The euro and the Australian dollar have had extended moves and have moved nearly in tandem, even though the Australian economy is far outperforming the Eurozone. In 2009, Australian GDP grew by 0.9% vs. a contraction in Europe of 4%. Australian unemployment is at 5.3%, vs. 10% in Europe. The fact that the EUR/USD is moving strongly with the AUD/USD indicates that economic forces are not enough. A key driver of these valuations is fear of U.S. economic prospects. Both currencies are acting as safe-havens. When gold is added as a third asset category, we can see that all three are riding a sentiment wave against the U.S. dollar (see "Jump on a winner," below).
We don’t know how long the extended upward moves of the Aussie and the euro will last, but there will be a time when it will end. The triggers that cause the end of these extended moves can’t be precisely predicted. It could be a mix of factors such as:
- The end of quantitative easing in the United States
- An economic slowdown in China
- A slow down in German economic growth because of a strong euro
- A sell-off in gold
In any case, the opportunity to catch the move down will emerge. The challenge is how to play this eventual correction?

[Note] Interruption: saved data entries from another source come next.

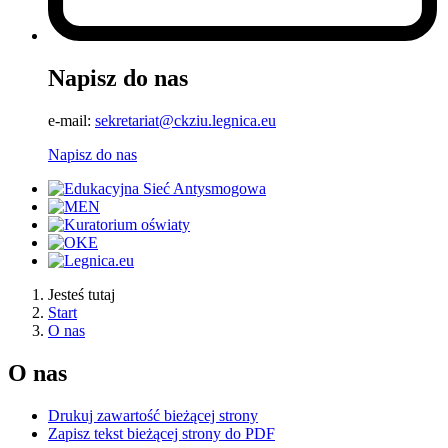
Napisz do nas
e-mail:
sekretariat@ckziu.legnica.eu
Napisz do nas
Jesteś tutaj
Start
O nas
O nas
Drukuj zawartość bieżącej strony
Zapisz tekst bieżącej strony do PDF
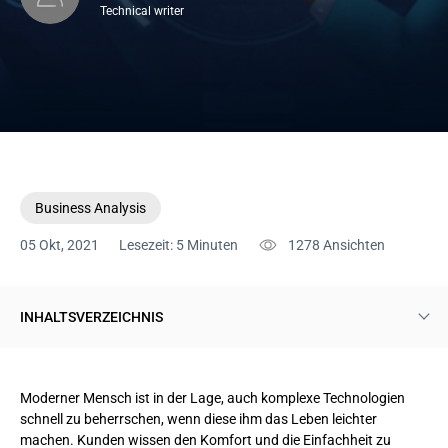
Technical writer
Business Analysis
05 Okt, 2021
Lesezeit: 5 Minuten
1278
Ansichten
INHALTSVERZEICHNIS
Trends, die das Automobilgeschäft verändern
Moderner Mensch ist in der Lage, auch komplexe Technologien
Ufodrive - eine Lösung für die Elektroautovermietung
schnell zu beherrschen, wenn diese ihm das Leben leichter
machen. Kunden wissen den Komfort und die Einfachheit zu
Digitale Vermietung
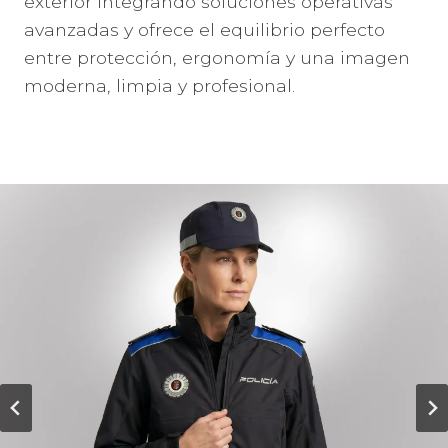
exterior integrando soluciones operativas
avanzadas y ofrece el equilibrio perfecto
entre protección, ergonomía y una imagen
moderna, limpia y profesional.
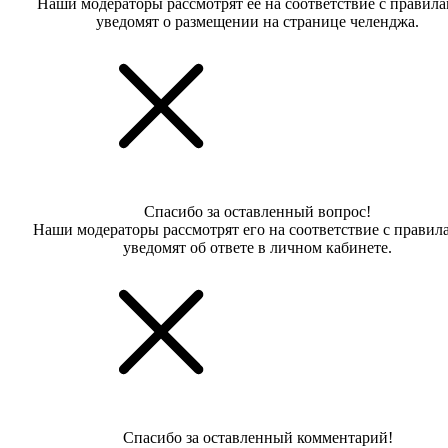
Наши модераторы рассмотрят её на соответствие с правил
уведомят о размещении на странице челенджа.
Спасибо за оставленный вопрос!
Наши модераторы рассмотрят его на соответствие с правил
уведомят об ответе в личном кабинете.
Спасибо за оставленный комментарий!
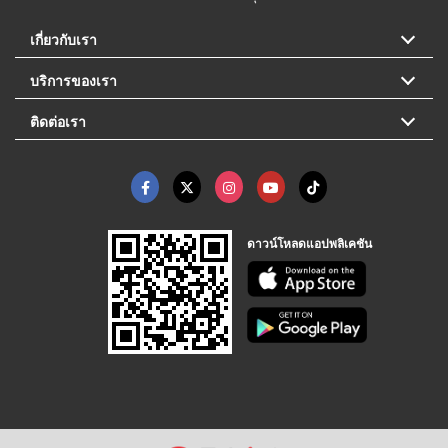
เกี่ยวกับเรา
บริการของเรา
ติดต่อเรา
ดาวน์โหลดแอปพลิเคชัน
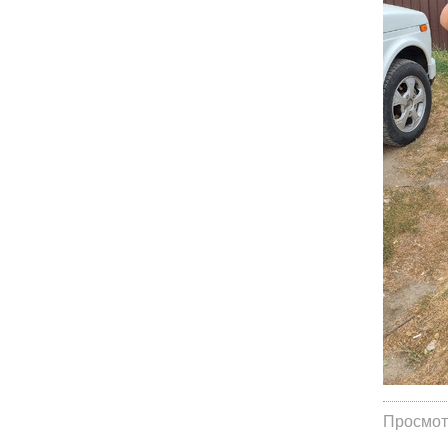
Просмот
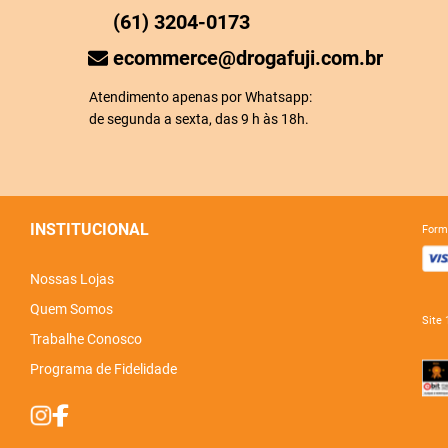
(61) 3204-0173
ecommerce@drogafuji.com.br
Atendimento apenas por Whatsapp:
de segunda a sexta, das 9 h às 18h.
INSTITUCIONAL
for
Nossas Lojas
Quem Somos
sit
Trabalhe Conosco
Programa de Fidelidade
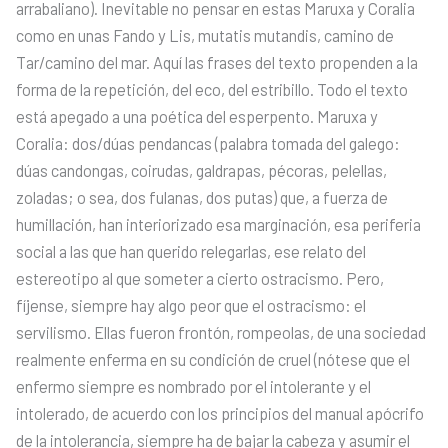
arrabaliano). Inevitable no pensar en estas Maruxa y Coralia
como en unas Fando y Lis, mutatis mutandis, camino de
Tar/camino del mar. Aquí las frases del texto propenden a la
forma de la repetición, del eco, del estribillo. Todo el texto
está apegado a una poética del esperpento. Maruxa y
Coralia: dos/dúas pendancas (palabra tomada del galego:
dúas candongas, coirudas, galdrapas, pécoras, pelellas,
zoladas; o sea, dos fulanas, dos putas) que, a fuerza de
humillación, han interiorizado esa marginación, esa periferia
social a las que han querido relegarlas, ese relato del
estereotipo al que someter a cierto ostracismo. Pero,
fíjense, siempre hay algo peor que el ostracismo: el
servilismo. Ellas fueron frontón, rompeolas, de una sociedad
realmente enferma en su condición de cruel (nótese que el
enfermo siempre es nombrado por el intolerante y el
intolerado, de acuerdo con los principios del manual apócrifo
de la intolerancia, siempre ha de bajar la cabeza y asumir el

The EUR/AUD cross-pair provides a play on the reversal of the current global patterns. The fundamentals of gold, the U.S. dollar, and China factors all flow into this pair. Just looking at the EUR/AUD monthly chart shows the extreme moves that have occurred where the EUR/AUD went from a high of 2.114 in January 2009 to a recent low of 1.364 in September 2010 (see "Can this last?," below). Upon closer analysis of the last six months, the downward spiral shows that momentum has slowed and the pair may be ready to reverse. The extreme nature of the long-term move means that even a purely short-term technical correction could create a significant move. This is a position that could result in a more than 1,000 pip move.
If the euro just rallies against the Aussie to test the previous support area that was taken out at the beginning of the year, that would be a 15-handle (1,500-pip) move.
The challenge for the trader will be timing an entry. Because a cross pair is involved, the timing signals can come from movement in the euro, Aussie or dollar. Strength and weakness in the carry trade may also be a major factor with the Aussie being a popular long leg and the dollar a common short leg, along with the yen.
This also would mean taking a contrarian approach to those who believe inflation will be an inevitable outcome of the global stimulus, but there are signs Chinese growth may slow, which would harm commodities and commodity currencies like the Aussie.